Readers of Ebert had long been aware of his Catholic identity, for he frequently addressed his personal life in his writing. They knew that he had been to Catholic school, that he had considered the priesthood, that he had loved the Latin Mass of his youth, and that his Catholicism had shaped his understanding of the world and his place in it. They knew that Ebert was quick to defend the faith from movies that undermined or insulted it. They knew he didn’t suffer fools, particularly when it came to matters related to the Catholic Church. They knew that he advocated greater accessibility to films from other countries and cultures, and that he was a staunch supporter of quality films for children. And they knew that Ebert was quick to deplore any film that was morally repugnant, that he saw art and faith as almost inseparable.

Ebert’s readers also knew that he thought for himself, that he had struggled to reconcile his conscience with Church teaching, that he questioned his faith. As the Internet grew, he was labeled by turns an agnostic, a secular humanist, an outright atheist. In fact, he was just thinking, and he was humble enough to share, honestly, his deepest thoughts with his readers.

In an essay about his Catholicism, Ebert proclaimed “I consider myself Catholic—lock, stock, and barrel,” but the same essay announced the existence of his doubt, a doubt he had harbored since childhood when he lay awake at night, using reason alone to prove for himself the existence of God. “Roger,” a nun said to him when he confided in her, “pray for faith.”

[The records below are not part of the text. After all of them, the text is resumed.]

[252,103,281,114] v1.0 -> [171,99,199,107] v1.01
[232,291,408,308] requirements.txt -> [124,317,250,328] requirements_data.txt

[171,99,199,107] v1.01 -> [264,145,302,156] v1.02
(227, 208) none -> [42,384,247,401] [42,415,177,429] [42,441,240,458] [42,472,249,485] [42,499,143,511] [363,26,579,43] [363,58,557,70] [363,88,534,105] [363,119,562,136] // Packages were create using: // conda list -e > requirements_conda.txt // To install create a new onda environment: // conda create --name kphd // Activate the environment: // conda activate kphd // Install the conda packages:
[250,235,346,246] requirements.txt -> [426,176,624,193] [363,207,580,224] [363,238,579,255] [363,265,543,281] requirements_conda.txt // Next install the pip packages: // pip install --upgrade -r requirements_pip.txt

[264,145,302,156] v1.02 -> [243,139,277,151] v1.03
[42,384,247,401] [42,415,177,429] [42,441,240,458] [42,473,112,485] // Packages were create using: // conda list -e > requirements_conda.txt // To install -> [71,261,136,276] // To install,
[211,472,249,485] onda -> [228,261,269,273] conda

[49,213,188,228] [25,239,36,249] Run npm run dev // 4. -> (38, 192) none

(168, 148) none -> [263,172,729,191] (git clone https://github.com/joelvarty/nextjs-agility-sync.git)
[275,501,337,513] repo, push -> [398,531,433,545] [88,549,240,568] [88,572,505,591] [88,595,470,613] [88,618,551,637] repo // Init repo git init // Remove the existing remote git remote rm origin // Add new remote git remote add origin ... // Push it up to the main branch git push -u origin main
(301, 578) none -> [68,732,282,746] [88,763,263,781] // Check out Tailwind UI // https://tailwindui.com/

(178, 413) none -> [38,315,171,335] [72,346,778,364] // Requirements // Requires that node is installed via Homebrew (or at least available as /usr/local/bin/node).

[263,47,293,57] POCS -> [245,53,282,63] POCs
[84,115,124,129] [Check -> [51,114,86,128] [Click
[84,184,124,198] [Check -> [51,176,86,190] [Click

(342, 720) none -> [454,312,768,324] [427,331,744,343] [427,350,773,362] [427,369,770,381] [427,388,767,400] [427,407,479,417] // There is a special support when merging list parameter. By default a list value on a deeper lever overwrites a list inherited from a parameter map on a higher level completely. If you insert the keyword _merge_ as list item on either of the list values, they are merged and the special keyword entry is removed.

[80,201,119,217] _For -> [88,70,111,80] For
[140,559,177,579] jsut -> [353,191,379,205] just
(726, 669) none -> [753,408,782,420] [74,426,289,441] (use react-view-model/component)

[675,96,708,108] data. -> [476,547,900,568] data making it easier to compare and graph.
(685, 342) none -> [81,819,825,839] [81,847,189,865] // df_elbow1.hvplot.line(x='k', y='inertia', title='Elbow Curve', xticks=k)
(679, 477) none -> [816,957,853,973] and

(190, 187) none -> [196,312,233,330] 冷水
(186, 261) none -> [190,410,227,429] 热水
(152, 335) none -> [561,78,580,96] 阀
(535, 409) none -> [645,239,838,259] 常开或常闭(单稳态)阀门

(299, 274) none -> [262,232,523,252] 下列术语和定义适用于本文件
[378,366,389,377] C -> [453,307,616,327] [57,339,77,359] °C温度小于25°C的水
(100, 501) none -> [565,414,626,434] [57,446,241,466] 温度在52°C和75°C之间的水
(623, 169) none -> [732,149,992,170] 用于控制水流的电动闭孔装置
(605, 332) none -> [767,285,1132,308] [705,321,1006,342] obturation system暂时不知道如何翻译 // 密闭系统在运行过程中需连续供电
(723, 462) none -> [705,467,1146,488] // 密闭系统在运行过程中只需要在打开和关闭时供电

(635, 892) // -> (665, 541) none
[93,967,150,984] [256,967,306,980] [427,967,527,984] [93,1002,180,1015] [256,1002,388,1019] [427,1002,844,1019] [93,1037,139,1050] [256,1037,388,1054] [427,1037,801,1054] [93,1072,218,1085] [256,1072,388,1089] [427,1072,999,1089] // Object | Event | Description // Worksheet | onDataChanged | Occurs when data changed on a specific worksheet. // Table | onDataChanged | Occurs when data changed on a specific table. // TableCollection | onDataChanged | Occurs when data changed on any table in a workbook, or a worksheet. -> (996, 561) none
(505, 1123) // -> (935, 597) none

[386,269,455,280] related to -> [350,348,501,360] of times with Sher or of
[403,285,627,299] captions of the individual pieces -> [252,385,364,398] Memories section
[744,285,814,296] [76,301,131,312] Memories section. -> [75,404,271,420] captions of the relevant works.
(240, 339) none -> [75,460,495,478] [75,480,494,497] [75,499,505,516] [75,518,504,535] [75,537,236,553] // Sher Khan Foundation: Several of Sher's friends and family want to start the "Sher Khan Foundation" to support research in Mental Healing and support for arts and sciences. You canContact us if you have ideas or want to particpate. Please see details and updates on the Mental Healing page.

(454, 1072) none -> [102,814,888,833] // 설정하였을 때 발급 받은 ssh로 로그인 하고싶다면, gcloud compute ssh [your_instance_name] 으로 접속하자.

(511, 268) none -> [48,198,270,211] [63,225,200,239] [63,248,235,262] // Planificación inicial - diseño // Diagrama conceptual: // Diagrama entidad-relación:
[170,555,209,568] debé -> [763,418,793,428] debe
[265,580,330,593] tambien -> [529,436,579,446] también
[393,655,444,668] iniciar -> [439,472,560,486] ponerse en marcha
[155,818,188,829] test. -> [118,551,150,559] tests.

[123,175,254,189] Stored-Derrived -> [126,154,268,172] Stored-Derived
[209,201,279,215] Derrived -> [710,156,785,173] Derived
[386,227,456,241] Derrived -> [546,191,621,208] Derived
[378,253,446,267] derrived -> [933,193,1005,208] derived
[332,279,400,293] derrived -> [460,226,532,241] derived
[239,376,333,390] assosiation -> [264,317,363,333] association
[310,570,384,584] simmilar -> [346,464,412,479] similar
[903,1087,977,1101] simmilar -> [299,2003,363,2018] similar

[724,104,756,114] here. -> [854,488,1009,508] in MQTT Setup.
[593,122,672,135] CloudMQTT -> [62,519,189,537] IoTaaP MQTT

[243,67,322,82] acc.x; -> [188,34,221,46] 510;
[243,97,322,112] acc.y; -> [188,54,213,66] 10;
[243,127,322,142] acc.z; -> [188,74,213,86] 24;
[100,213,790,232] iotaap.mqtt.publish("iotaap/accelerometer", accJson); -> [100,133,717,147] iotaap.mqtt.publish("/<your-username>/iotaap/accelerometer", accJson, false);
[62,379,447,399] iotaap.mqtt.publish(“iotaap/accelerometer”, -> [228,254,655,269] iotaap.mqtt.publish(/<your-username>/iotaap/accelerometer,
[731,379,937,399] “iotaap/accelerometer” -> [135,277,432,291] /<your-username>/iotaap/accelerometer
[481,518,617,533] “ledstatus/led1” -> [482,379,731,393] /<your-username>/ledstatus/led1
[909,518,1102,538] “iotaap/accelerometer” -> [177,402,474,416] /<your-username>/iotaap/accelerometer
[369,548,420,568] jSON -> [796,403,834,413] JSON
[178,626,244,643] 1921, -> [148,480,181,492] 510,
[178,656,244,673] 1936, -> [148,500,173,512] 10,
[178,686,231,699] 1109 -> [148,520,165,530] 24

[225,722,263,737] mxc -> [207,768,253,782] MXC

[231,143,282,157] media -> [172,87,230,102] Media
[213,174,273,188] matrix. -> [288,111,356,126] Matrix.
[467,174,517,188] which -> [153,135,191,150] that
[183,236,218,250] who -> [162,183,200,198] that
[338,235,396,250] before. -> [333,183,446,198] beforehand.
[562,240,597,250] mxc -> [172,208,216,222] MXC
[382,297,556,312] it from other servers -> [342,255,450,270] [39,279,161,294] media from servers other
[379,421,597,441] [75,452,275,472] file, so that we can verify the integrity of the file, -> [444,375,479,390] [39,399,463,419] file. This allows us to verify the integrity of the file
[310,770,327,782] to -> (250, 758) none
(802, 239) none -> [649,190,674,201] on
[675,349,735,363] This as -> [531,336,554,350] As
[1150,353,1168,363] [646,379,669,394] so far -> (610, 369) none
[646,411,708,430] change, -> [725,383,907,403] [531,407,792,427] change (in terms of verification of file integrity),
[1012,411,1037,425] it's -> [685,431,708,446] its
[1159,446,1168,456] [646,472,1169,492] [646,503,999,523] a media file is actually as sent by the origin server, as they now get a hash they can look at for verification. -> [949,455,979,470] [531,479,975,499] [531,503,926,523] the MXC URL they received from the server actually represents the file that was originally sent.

As his illness worsened, and Ebert lost his speech, he continued to write. Others spoke for him, reading from statements he had prepared. For a time he used simulated vocal technology, similar to that used by Stephen Hawking.

Ebert never really disappeared from view. In addition to his writing, he made public appearances, and while some were shocked at his face, others recognized his acceptance of suffering as testament to what deep in his heart he believed.

Of death, Ebert said, “I know it is coming, and I do not fear it . . . I was perfectly content before I was born, and I think of death as the same state.”

At his funeral Mass in Chicago’s Holy Name Cathedral, the celebrant imagined the angels singing a chorus of “two thumbs up.”

I like to think that maybe they just watched a movie instead.


David A. King, Ph.D., is an associate professor of English and film studies at Kennesaw State University and an adjunct faculty member at Spring Hill College, Atlanta. He is also the director of adult education at Holy Spirit Church, Atlanta.